Maine’s baby eel fishing season ended over the weekend with its lowest catch total in 10 years and — except for the COVID year of 2020 — its lowest catch value since 2010.
But industry officials say that the abundance of elvers is cyclical and this year’s totals — which were influenced by colder weather — do not necessarily suggest any long-term decline in the fishery.
The state has an annual statewide catch limit for baby eels, which also are known as elvers, of roughly 9,500 pounds, but this spring only 7,477 pounds were netted. And the average statewide price of $891 per pound that fishermen earned is the lowest such average they’ve been paid since 2014, when it was $874.

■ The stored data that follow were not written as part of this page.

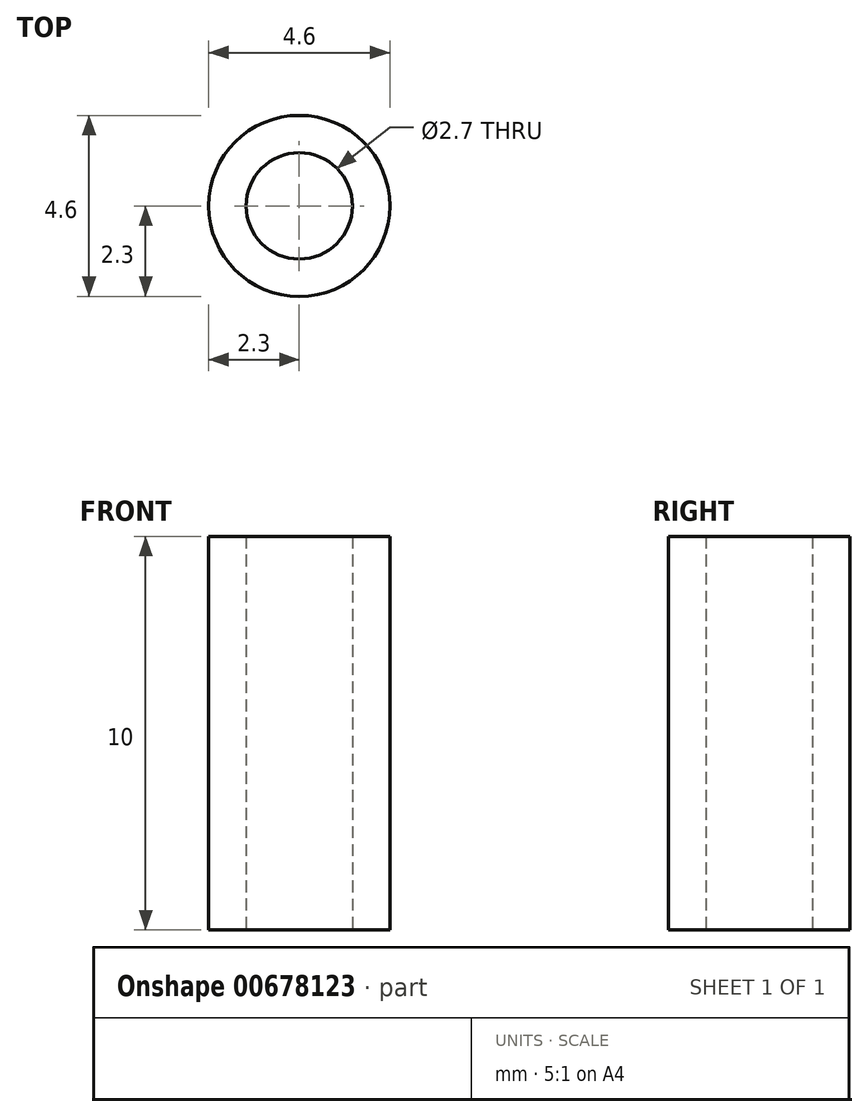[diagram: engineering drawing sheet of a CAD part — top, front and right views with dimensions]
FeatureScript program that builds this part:
annotation { "Feature Type Name" : "Feature", "Feature Type Description" : "" }
export const myFeature = defineFeature(function(context is Context, id is Id, definition is map)
    precondition{}
    {
        {
            var Q0;
            Q0=qCreatedBy(makeId("Top.planeOp"),FACE);
            var sketch = newSketch(context, id + "F0", { "sketchPlane" : qUnion([Q0])});
            skCircle(sketch, "E0", {"center": v(0, 0) * mm, "radius": 2.3 * mm});
            skCircle(sketch, "E1", {"center": v(0, 0) * mm, "radius": 1.35 * mm});
            skSolve(sketch);
        }
        {
            var Q0;
            Q0=makeQuery(id+"F0.imprint","IMPRINT",FACE,{"disambiguationData":[TD([[makeQuery(id+"F0.imprint","IMPRINT",EDGE,{"derivedFrom":sQuery(id+"F0.wireOp",EDGE,"E0")}),1.0]])]});
            extrude(context, id + "F1", {"entities" : qUnion([Q0]), "depth" : 10 * mm, "offsetDistance" : 25 * mm});
        }
    });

The combination of those two factors means that Maine’s cumulative elver haul over the past 11 weeks netted only $6.6 million. That’s more than the $5 million total in 2020, when Maine fishermen reached the statewide catch limit but global trade plummeted during the start of the COVID pandemic.
But when not including 2020, this year’s is the lowest annual statewide catch value since 2010, when elver fishermen together brought in less than $600,000. From 2015 through 2024 — excluding 2020 — Maine elver fishermen averaged a per-pound price of $1,827 and annual statewide gross earnings of more than $16 million.
“The weather played a big role this spring,” said Darrell Young, a longtime elver fisherman from Waltham and a top official with the Maine Elver Fishermen Association. “The whole month of March, the wind blew from the northwest and kept the eels offshore.”
Young said cold weather delayed the elver run, which spreads north along the East Coast as temperatures rise each spring. But he also said the fishery is cyclical and that catches dip every five years or so, as they did this spring.
“I didn’t start fishing until April 15, it was so cold,” Young said.
Weather conditions eventually became more favorable Down East, he said, which resulted in eastern Maine fishermen catching their quotas while those in midcoast and southern Maine found fewer eels in their nets. Young said he traveled to Washington County to fish, and was able to reach his quota.
He noted that Passamaquoddy Tribe — which has its own quota and does not assign specific catch limits to individual members — does the majority of its fishing in far eastern Maine and reached its tribal limit. Other fishermen, native and otherwise, who set nets in the tidal portion of the Penobscot River in Bangor or further west, did not do as well, he said.
“Bangor just started running,” Young said, referring to elvers that are showing up there in big numbers now. If fishermen were allowed to catch elvers until mid-June, instead of having to stop on June 7, most everyone would have reached their catch limits, he said.
As for the relatively low price, Young said, harvests in east Asia this spring have been bigger than in recent years, reducing demand for eels from Maine.
“They whaled them,” he said. “They did pretty good over there.”
The vast majority of baby eels caught in Maine and eastern Canada are shipped live to China and then grown to adult size in aquaculture ponds to feed east Asia’s voracious appetite for seafood. Due to low numbers of eels in Europe, exports there of eels have been banned since 2010.